Après le drame intime « Du soleil dans mes yeux », Nicolas Giraud compte bien confirmer son lyrisme derrière la caméra. Le comédien de métier trouve un nouveau souffle dans ce spleen, garni de promesses qui ne peuvent qu’enchanter, ou à défaut d’attiser notre curiosité. La conquête de l’espace n’est pas le terrain de jeu favori du cinéma français, mais il peut toujours surprendre lorsqu’il choisit de centrer son attention sur la charge mentale de ses explorateurs (Proxima) ou lorsqu’il épouse pleinement le space opera (Le Dernier Voyage, Blood Machines). Accompagné de Stéphane Cabel à l’écriture, le réalisateur prend ce nouveau défi comme une lettre de motivation, adressée à lui-même, dans l’espoir qu’il puisse enfin se dégager de la gravité, qui l’empêche de voir au-delà de ses ambitions de cinéaste.

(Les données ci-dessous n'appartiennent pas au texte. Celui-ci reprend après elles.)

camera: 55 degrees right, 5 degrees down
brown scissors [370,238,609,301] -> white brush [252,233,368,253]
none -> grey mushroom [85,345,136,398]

Giraud est prêt à rebondir sur une occasion nette de faire ses preuves. Il enfile le costume d’ingénieur en aéronautique chez ArianeGroup et donne un certain cachet à Jim Desforges, dévoré par sa passion. L’exploit d’une sortie extravéhiculaire en amateur dans l’espace est tout ce qui l’obsède. Et pour tutoyer les cieux, le cinéaste ne va pas chercher la verticalité dans le cadre, préférant les gros plans et la nature en arrière-plan. Ce sont ces moments de plénitude qui nous convainquent de la force du projet atypique, mais audacieux. Par ailleurs, on trouvera une amusante analogie entre le projet technique de Jim et celui de Giraud, car tous deux se doivent de mener à bien leur mission, avec le budget adéquat, le matériel nécessaire et toute une équipe qui le soutient, mais qu’il doit convaincre. Il s’entoure alors d’un astronaute qui a perdu ses ailes (Mathieu Kassovitz), d’un chimiste autodidacte (Bruno Lochet), d’une bonne étoile mathématicienne (Ayumi Roux), de la bienveillance de sa grand-mère Odette (Hélène Vincent) et bien entendu, de l’aura de son défunt grand-père.

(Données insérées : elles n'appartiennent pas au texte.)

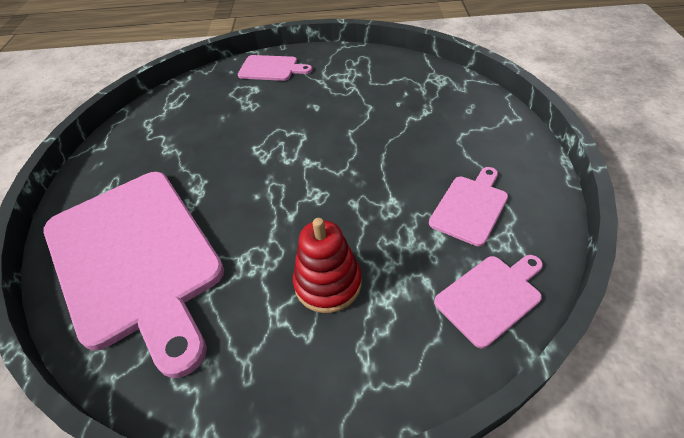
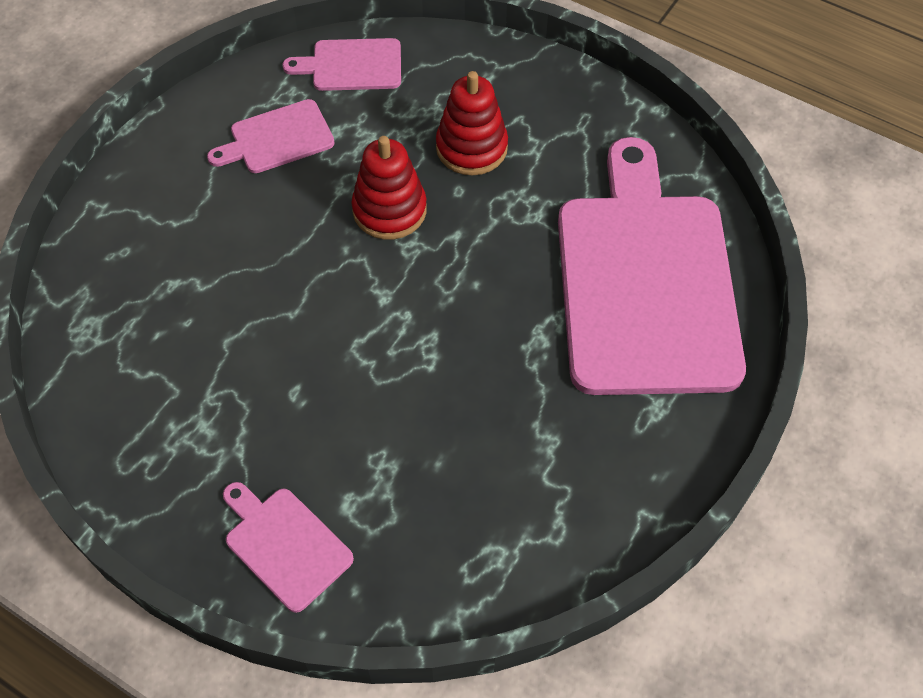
camera: 150 degrees left, 10 degrees up
none -> red stacking toy [352,136,427,240]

Pourtant, nous sommes loin d’arriver aux résultats escomptés et il faudra s’armer de patience et de chance pour que le module tienne debout et ne désintègre pas l’ego de l’ingénieur rêveur. La conception de la fusée démontre une certaine cohésion de groupe, qu’il s’agit de décortiquer au mieux. L’unanimité n’est pas chose courante avec des telles ambitions et on nous encourage à laisser l’apesanteur faire le travail. Si de nombreuses scénettes viennent parfois ralentir le moral de l’équipe ou du récit, il faut lui reconnaître un excellent renfort auprès du compositeur Superpoze, qui a déjà réussi à amplifier l’éloquence de jeunes étudiants dans le documentaire « À Voix Haute » de Stéphane de Freitas et Ladj Ly. Nous ressortons ainsi avec une sensation qui laisse les rivières gelées derrière soi, car comme toute liberté qui s’acquiert, il est nécessaire de trouver les bonnes clés parmi les autres.

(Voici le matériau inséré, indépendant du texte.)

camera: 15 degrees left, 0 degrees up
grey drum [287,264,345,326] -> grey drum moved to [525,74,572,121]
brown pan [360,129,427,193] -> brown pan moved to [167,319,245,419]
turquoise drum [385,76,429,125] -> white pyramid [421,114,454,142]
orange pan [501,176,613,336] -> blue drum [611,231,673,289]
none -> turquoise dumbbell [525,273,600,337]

L’ingrédient principal du combustible qui alimente cette passion traverse chaque interaction, que l’on minimise au possible, de même que les mots, lorsqu’il est enfin temps de se réconcilier avec la beauté du geste et de l’effort. C’est ce que Jim pourrait interpréter comme une revanche sur son passé, qui l’a finalement cloué sur Terre et condamné à rester spectateur de ses échecs. Paul Éluard a écrit qu’un rêve sans étoile est un rêve oublié, « L’Astronaute » de Nicolas Giraud existe pour nous rappeler que les premiers pas vers le cosmos se situent quelque part entre l’espoir et la solidarité, deux propulseurs essentiels à son ascension.